● Exercise objective
Reproduce the following passage on the proposed South African cricket tour word for word, in its entirety.

● Document
+-------+
Now the prime minister contacted Sir Donald and offered the following advice: ‘I note that it is the intention of the Australian Cricket Board of Control at its meeting on September 8 to finally determine whether the tour should proceed. As you know, it is the Government’s view that sporting fixtures between nations should, as far as possible, be a matter for the relevant sporting organisations themselves. Earlier this year I indicated that the Government had no objection to a South African cricket tour and that we would not wish to prevent such a tour taking place. However, in the light of the difficulties that arose during the rugby tour and of the additional problems that would be posed in the case of cricket, it is difficult to see how it would be possible, without taking extreme measures, to prevent severe disruption, even possible abandonment, of cricket matches. The Board may wish to take this into account at its meeting on September 8 …’
The government appreciated that the great majority of Australians supported the tour, but recognised the board’s difficulty in arranging a successful tour in the face of the threatened disruption of the matches. However, in keeping with McMahon’s philosophy that sporting organisations, not governments, should control sport, it was not involving itself, and the decision whether to host the Springboks was one exclusively for Bradman’s board to make.
+-------+
[Dataset rows]
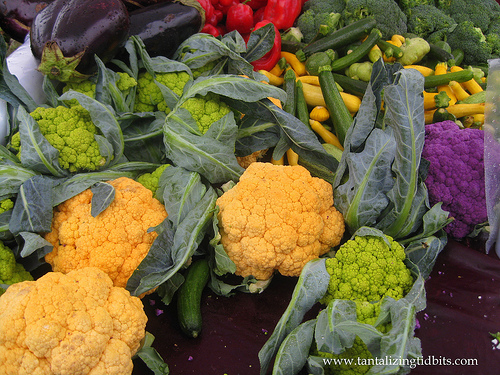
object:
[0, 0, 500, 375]
vegetables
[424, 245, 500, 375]
floor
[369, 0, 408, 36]
broccoli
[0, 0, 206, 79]
eggplant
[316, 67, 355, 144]
squash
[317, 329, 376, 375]
cauliflower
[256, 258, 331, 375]
leaf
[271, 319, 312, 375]
leaf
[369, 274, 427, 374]
leaf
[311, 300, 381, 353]
leaf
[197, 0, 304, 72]
pepper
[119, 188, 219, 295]
leaves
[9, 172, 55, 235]
leaves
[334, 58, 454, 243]
leaves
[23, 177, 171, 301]
cauliflower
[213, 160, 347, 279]
cauliflower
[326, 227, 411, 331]
cauliflower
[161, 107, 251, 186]
leaves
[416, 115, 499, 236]
cauliflower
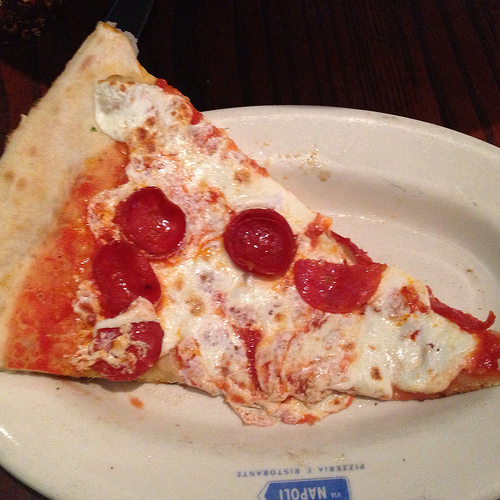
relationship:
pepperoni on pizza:
[94, 242, 159, 316] [1, 22, 500, 427]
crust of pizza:
[1, 16, 152, 333] [1, 22, 500, 427]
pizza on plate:
[1, 22, 500, 427] [3, 378, 498, 499]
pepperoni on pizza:
[297, 262, 384, 312] [1, 22, 500, 427]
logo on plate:
[261, 479, 349, 499] [3, 378, 498, 499]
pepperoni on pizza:
[94, 323, 164, 382] [1, 22, 500, 427]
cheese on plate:
[229, 392, 353, 427] [3, 378, 498, 499]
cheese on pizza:
[100, 84, 479, 424] [1, 22, 500, 427]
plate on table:
[3, 378, 498, 499] [139, 3, 499, 150]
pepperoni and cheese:
[228, 207, 295, 277] [229, 392, 353, 427]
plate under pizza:
[3, 378, 498, 499] [1, 22, 500, 427]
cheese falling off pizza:
[229, 392, 353, 427] [1, 22, 500, 427]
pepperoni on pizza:
[228, 207, 295, 277] [1, 22, 500, 427]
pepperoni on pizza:
[121, 185, 187, 255] [1, 22, 500, 427]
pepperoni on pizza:
[333, 231, 372, 266] [1, 22, 500, 427]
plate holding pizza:
[3, 378, 498, 499] [1, 22, 500, 427]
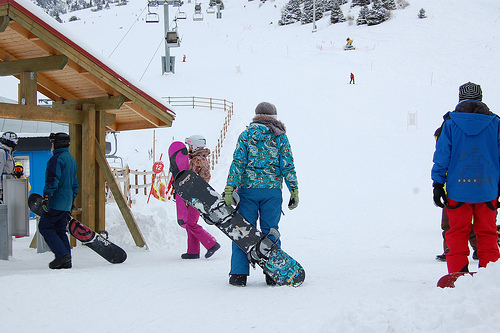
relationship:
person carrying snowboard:
[222, 102, 298, 286] [173, 170, 306, 285]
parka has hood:
[226, 114, 298, 195] [251, 115, 286, 137]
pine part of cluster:
[278, 4, 301, 25] [278, 4, 426, 28]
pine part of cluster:
[302, 4, 322, 24] [278, 4, 426, 28]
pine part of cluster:
[332, 6, 345, 24] [278, 4, 426, 28]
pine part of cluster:
[363, 7, 388, 25] [278, 4, 426, 28]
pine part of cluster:
[416, 6, 426, 19] [278, 4, 426, 28]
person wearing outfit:
[222, 102, 298, 286] [226, 116, 298, 276]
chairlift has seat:
[106, 3, 227, 83] [163, 31, 179, 45]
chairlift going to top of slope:
[106, 3, 227, 83] [8, 6, 494, 327]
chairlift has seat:
[106, 3, 227, 83] [144, 12, 160, 25]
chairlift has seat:
[106, 3, 227, 83] [174, 10, 188, 21]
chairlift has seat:
[106, 3, 227, 83] [191, 9, 205, 22]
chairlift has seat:
[106, 3, 227, 83] [105, 127, 125, 187]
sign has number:
[145, 152, 165, 205] [151, 161, 163, 173]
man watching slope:
[432, 83, 498, 288] [8, 6, 494, 327]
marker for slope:
[405, 109, 418, 129] [8, 6, 494, 327]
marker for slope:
+-------+
● Reply
Now the prime minister contacted Sir Donald and offered the following advice: ‘I note that it is the intention of the Australian Cricket Board of Control at its meeting on September 8 to finally determine whether the tour should proceed. As you know, it is the Government’s view that sporting fixtures between nations should, as far as possible, be a matter for the relevant sporting organisations themselves. Earlier this year I indicated that the Government had no objection to a South African cricket tour and that we would not wish to prevent such a tour taking place. However, in the light of the difficulties that arose during the rugby tour and of the additional problems that would be posed in the case of cricket, it is difficult to see how it would be possible, without taking extreme measures, to prevent severe disruption, even possible abandonment, of cricket matches. The Board may wish to take this into account at its meeting on September 8 …’
The government appreciated that the great majority of Australians supported the tour, but recognised the board’s difficulty in arranging a successful tour in the face of the threatened disruption of the matches. However, in keeping with McMahon’s philosophy that sporting organisations, not governments, should control sport, it was not involving itself, and the decision whether to host the Springboks was one exclusively for Bradman’s board to make.